Phoenix acaba de recibir la bofetada de realidad que necesitaba gracias al regreso triunfal de Mötley Crüe con su Carnival of Sins Tour. Los propios músicos no han tardado en confirmar que la respuesta del público en la ciudad fue algo completamente fuera de este planeta, una corriente de adrenalina pura que mantuvo a la banda levitando y sobrada de actitud durante todo el maldito espectáculo.
La atmósfera del recinto respiraba esa insolencia que solo estos tipos saben orquestar cuando pisan la tarima. Lejos de ofrecer un paseo nostálgico, la banda montó un circo de proporciones épicas, demostrando que el rock de estadio sigue siendo un territorio reservado para quienes no tienen intención de pedir disculpas. Las luces, la escenografía decadente y la presencia imponente del grupo sirvieron como telón de fondo para una audiencia que se dejó el alma y no dejó de aullar en ningún momento.
La conexión entre el foso y el escenario fue tan bestia que rompió cualquier guion. "Phoenix. Eso fue fuera de este planeta. Esa energía realmente nos mantuvo en marcha durante todo el set", sentenciaron los dueños del show. Cuando miles de almas te devuelven cada nota con esa intensidad física y mental, no hay margen para medias tintas. La noche se convirtió en una celebración del descaro, donde las decisiones artísticas y la estética gamberra encajaron a la perfección con una ciudad hambrienta de emociones fuertes y auténticas.

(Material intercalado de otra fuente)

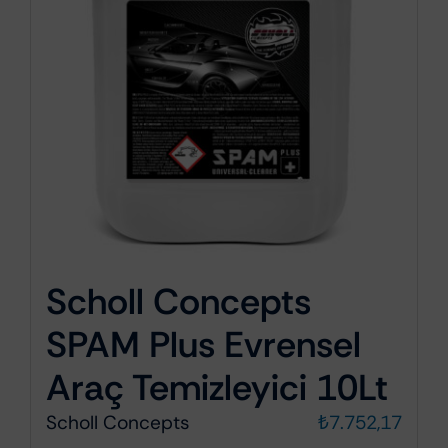
Scholl Concepts
SPAM Plus Evrensel
Araç Temizleyici 10Lt
Scholl Concepts
₺
7.752,17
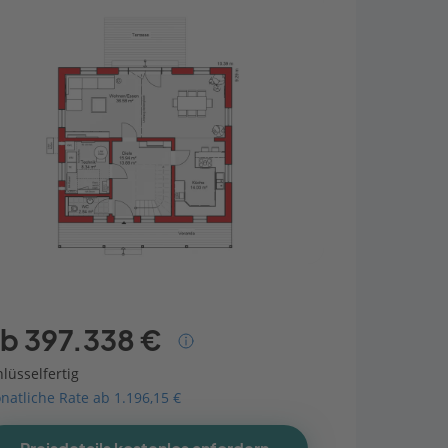
b 397.338 €
lüsselfertig
natliche Rate ab 1.196,15 €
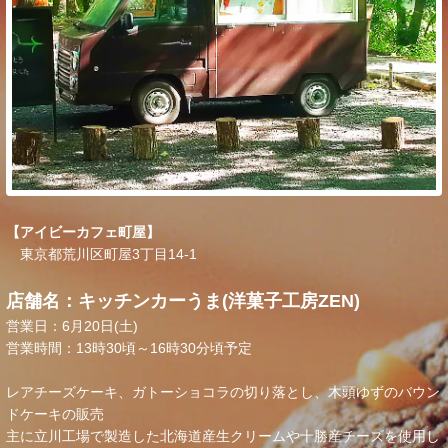
【アイビーカフェ町屋】
東京都荒川区町屋3丁目14-1
店舗名：キッチンカーうま(洋菓子工房ZEN)
営業日：6月20日(土)
営業時間：13時30頃～16時30分頃予定
レアチーズケーキ、ガトーショコラの切り落とし、木頭ゆずのバウン
ドケーキの販売
主に立川工場で製造した北海道産生クリームや十勝産チーズを使用し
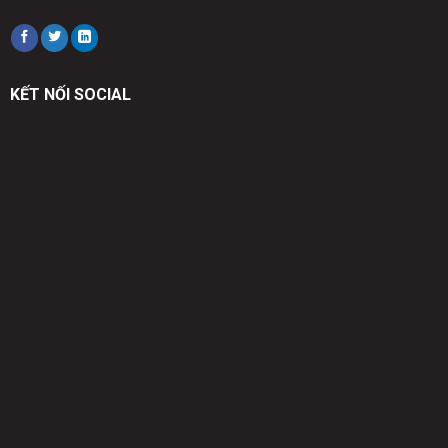
KẾT NỐI SOCIAL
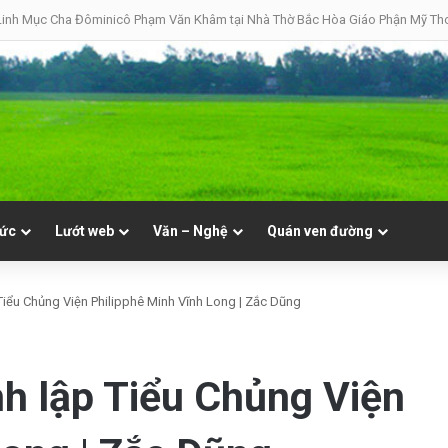
08 | Thánh Đaminh, Linh mục
tức
Lướt web
Văn – Nghệ
Quán ven đường
Tiểu Chủng Viện Philipphê Minh Vĩnh Long | Zắc Dũng
h lập Tiểu Chủng Viện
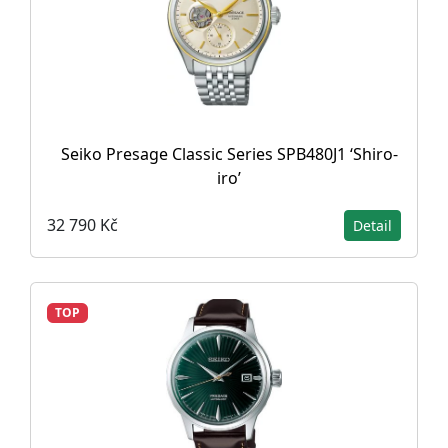
Seiko Presage Classic Series SPB480J1 ‘Shiro-
iro’
32 790 Kč
Detail
TOP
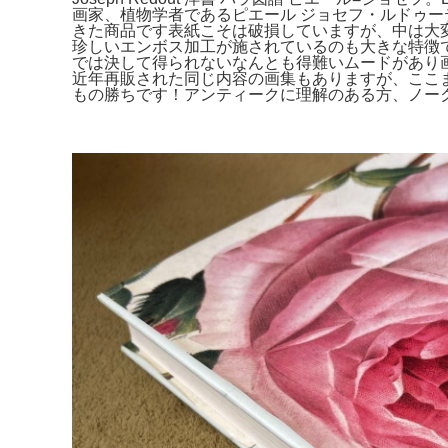
画家、植物学者であるピエール ジョセフ・ルドゥー
きた商品です表紙こそは破損していますが、中は大
珍しいエンボス加工が施されているのも大きな特徴
では決して得られないなんとも得難いムードがあり画
近年再販された同じ内容の画集もありますが、ここ
もの勝ちです！アンティークに理解のある方、ノー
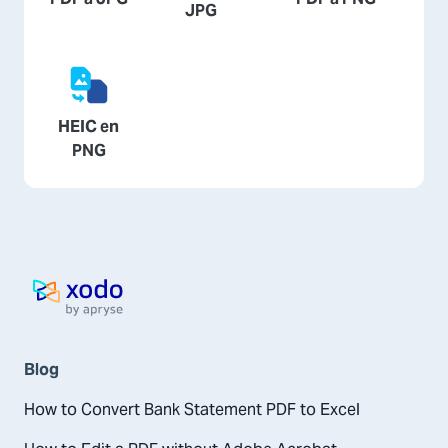
JPG
HEIC en
PNG
Page d'accueil
Blog
How to Convert Bank Statement PDF to Excel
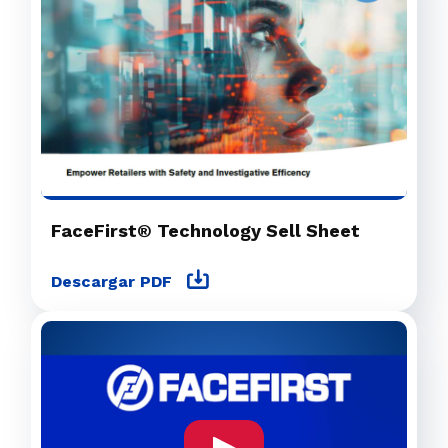
FaceFirst® Technology Sell Sheet
Descargar PDF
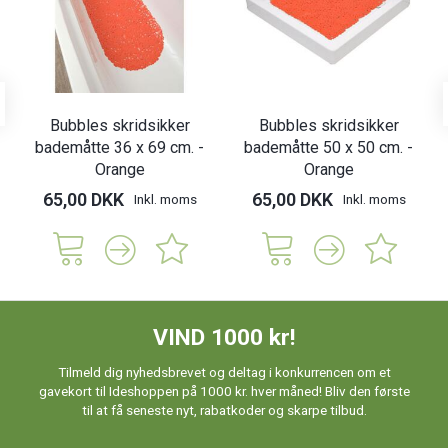
Bubbles skridsikker
Bubbles skridsikker
bademåtte 36 x 69 cm. -
bademåtte 50 x 50 cm. -
Orange
Orange
65,00 DKK
65,00 DKK
Inkl. moms
Inkl. moms
VIND 1000 kr!
Tilmeld dig nyhedsbrevet og deltag i konkurrencen om et
gavekort til Ideshoppen på 1000 kr. hver måned! Bliv den første
til at få seneste nyt, rabatkoder og skarpe tilbud.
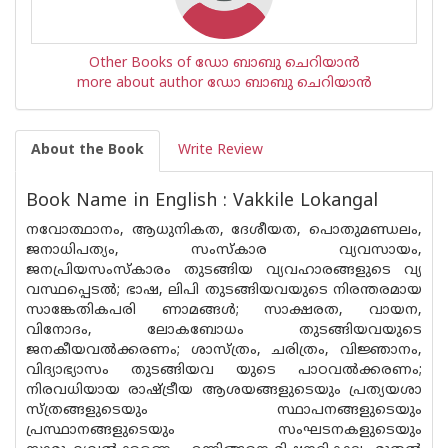
Other Books of ഡോ ബാബു ചെറിയാന്‍
more about author ഡോ ബാബു ചെറിയാന്‍
About the Book
Write Review
Book Name in English : Vakkile Lokangal
നവോത്ഥാനം, ആധുനികത, ദേശീയത, പൊതുമണ്ഡലം,
ജനാധിപത്യം, സംസ്കാര വ്യവസായം,
ജനപ്രിയസംസ്കാരം തുടങ്ങിയ വ്യവഹാരങ്ങളുടെ വ്യ
വസ്ഥപ്പെടൽ; ഭാഷ, ലിപി തുടങ്ങിയവയുടെ നിരന്തരമായ
സാങ്കേതികപരി ണാമങ്ങൾ; സാക്ഷരത, വായന,
വിനോദം, ലോകബോധം തുടങ്ങിയവയുടെ
ജനകീയവൽക്കരണം; ശാസ്ത്രം, ചരിത്രം, വിജ്ഞാനം,
വിദ്യാഭ്യാസം തുടങ്ങിയവ യുടെ പാഠവൽക്കരണം;
നിരവധിയായ രാഷ്ട്രീയ ആശയങ്ങളുടെയും പ്രത്യയശാ
സ്ത്രങ്ങളുടെയും സ്ഥാപനങ്ങളുടെയും
പ്രസ്ഥാനങ്ങളുടെയും സംഘടനകളുടെയും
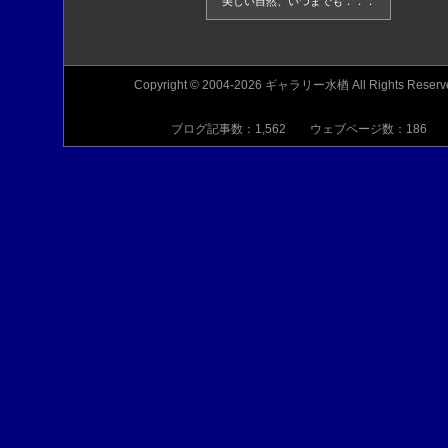
美しい自然、いつまでも．．．
Copyright © 2004-2026 ギャラリー水楢 All Rights Reserv
ブログ記事数：1,562 ウェブページ数：186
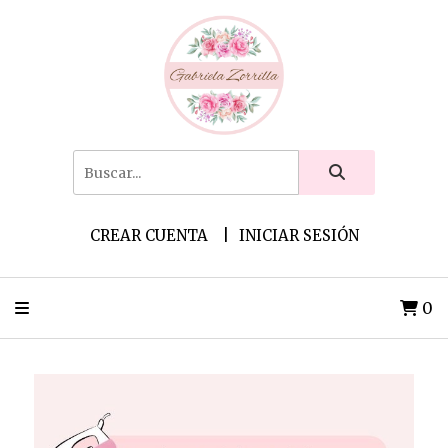
CREAR CUENTA
INICIAR SESIÓN
0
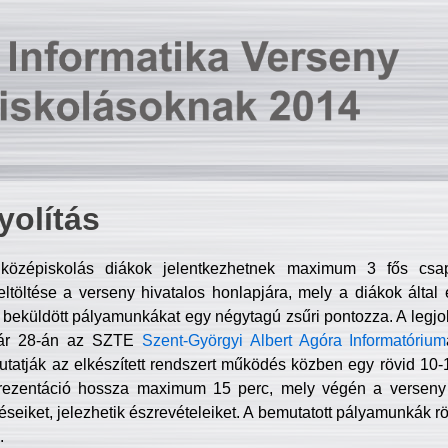
olítás
középiskolás diákok jelentkezhetnek maximum 3 fős csa
ltöltése a verseny hivatalos honlapjára, mely a diákok által e
A beküldött pályamunkákat egy négytagú zsűri pontozza. A legj
uár 28-án az SZTE
Szent-Györgyi Albert Agóra Informatórium
tatják az elkészített rendszert működés közben egy rövid 10-12
rezentáció hossza maximum 15 perc, mely végén a verseny 
déseiket, jelezhetik észrevételeiket. A bemutatott pályamunkák r
.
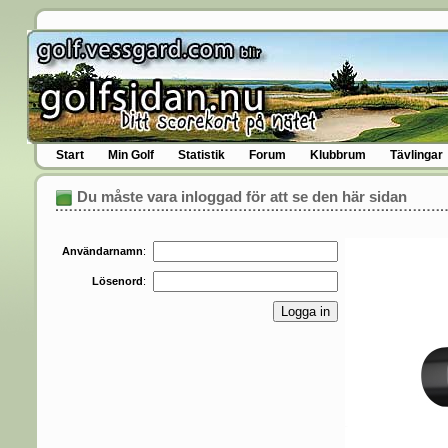
Start
Min Golf
Statistik
Forum
Klubbrum
Tävlingar
Du måste vara inloggad för att se den här sidan
Användarnamn
:
Lösenord
:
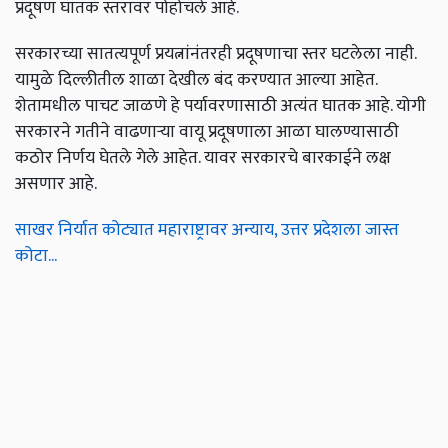
प्रदूषण घातक स्तरावर पोहोचले आहे.
सरकारच्या सातत्यपूर्ण प्रयत्नांनंतरही प्रदूषणाचा स्तर घटलेला नाही.
यामुळे दिल्लीतील शाळा देखील बंद करण्यात आल्या आहेत.
शेतामधील पाचट जाळणे हे पर्यावरणासाठी अत्यंत घातक आहे. योगी
सरकारने गतीने वाढणाऱ्या वायू प्रदूषणाला आळा घालण्यासाठी
कठोर निर्णय घेतले गेले आहेत. यावर सरकारचे बारकाईने लक्ष
असणार आहे.
साखर निर्यात कोट्यात महाराष्ट्रावर अन्याय, उत्तर प्रदेशला जास्त
कोटा...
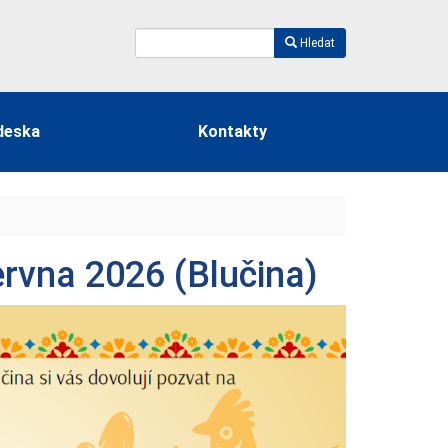
Hledat
deska
Kontakty
ervna 2026 (Blučina)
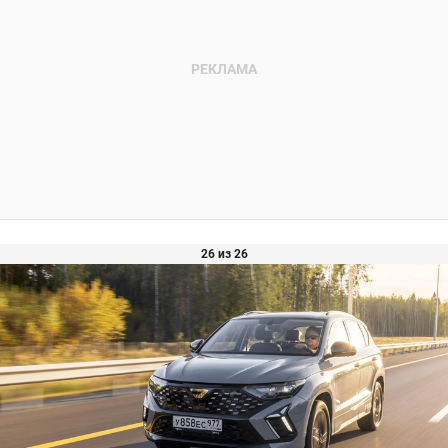
26 из 26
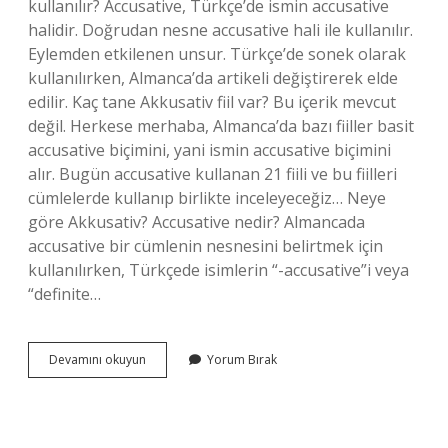
kullanılır? Accusative, Türkçe’de ismin accusative
halidir. Doğrudan nesne accusative hali ile kullanılır.
Eylemden etkilenen unsur. Türkçe’de sonek olarak
kullanılırken, Almanca’da artikeli değiştirerek elde
edilir. Kaç tane Akkusativ fiil var? Bu içerik mevcut
değil. Herkese merhaba, Almanca’da bazı fiiller basit
accusative biçimini, yani ismin accusative biçimini
alır. Bugün accusative kullanan 21 fiili ve bu fiilleri
cümlelerde kullanıp birlikte inceleyeceğiz… Neye
göre Akkusativ? Accusative nedir? Almancada
accusative bir cümlenin nesnesini belirtmek için
kullanılırken, Türkçede isimlerin “-accusative”i veya
“definite…
Akkusativ
Devamını okuyun
Yorum Bırak
Nesne
Nedir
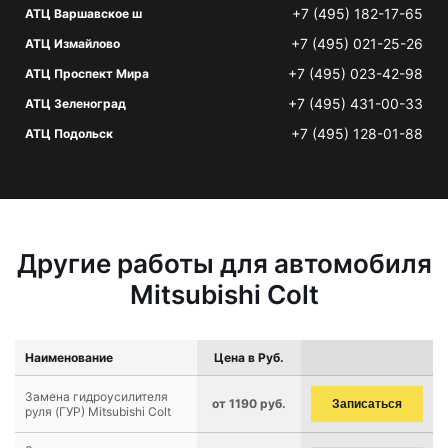
+7 (495) 182-17-65
АТЦ Варшавское ш
+7 (495) 021-25-26
АТЦ Измайлово
+7 (495) 023-42-98
АТЦ Проспект Мира
+7 (495) 431-00-33
АТЦ Зеленоград
+7 (495) 128-01-88
АТЦ Подольск
Другие работы для автомобиля
Mitsubishi Colt
Наименование
Цена в Руб.
Замена гидроусилителя
от 1190 руб.
Записаться
руля (ГУР) Mitsubishi Colt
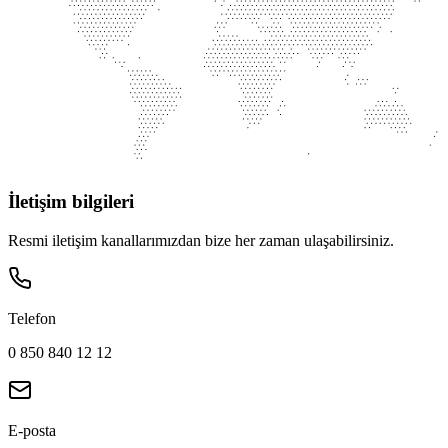
İletişim bilgileri
Resmi iletişim kanallarımızdan bize her zaman ulaşabilirsiniz.
Telefon
0 850 840 12 12
E-posta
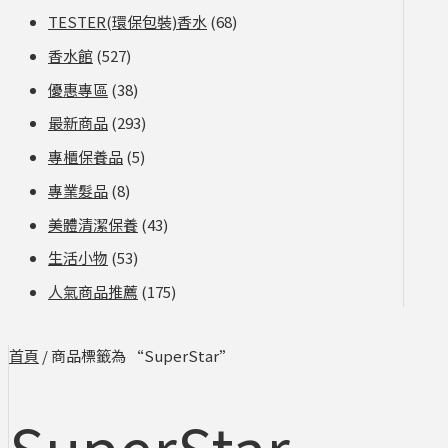
TESTER(環保包裝)香水
(68)
香水館
(527)
優惠專區
(38)
最新商品
(293)
專櫃保養品
(5)
專業髮品
(8)
美體清潔保養
(43)
生活小物
(53)
人氣商品推薦
(175)
首頁
/ 商品標籤為 “SuperStar”
SuperStar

El Carnival of Sins Tour ha vuelto para recordar quién manda en el arte del espectáculo y la provocación visual. Mötley Crüe se adueñó de Arizona con esa maestría de quien sabe exactamente qué resortes tocar para enloquecer a las masas, dejando claro que su propuesta sigue teniendo la misma mala leche y arrogancia que los llevó a la cima.
Si a estas alturas todavía alguien en Phoenix sigue cuerdo y sin resaca después de semejante festival del vicio, es que definitivamente se equivocó de puerta y no entendió de qué va el puto circo.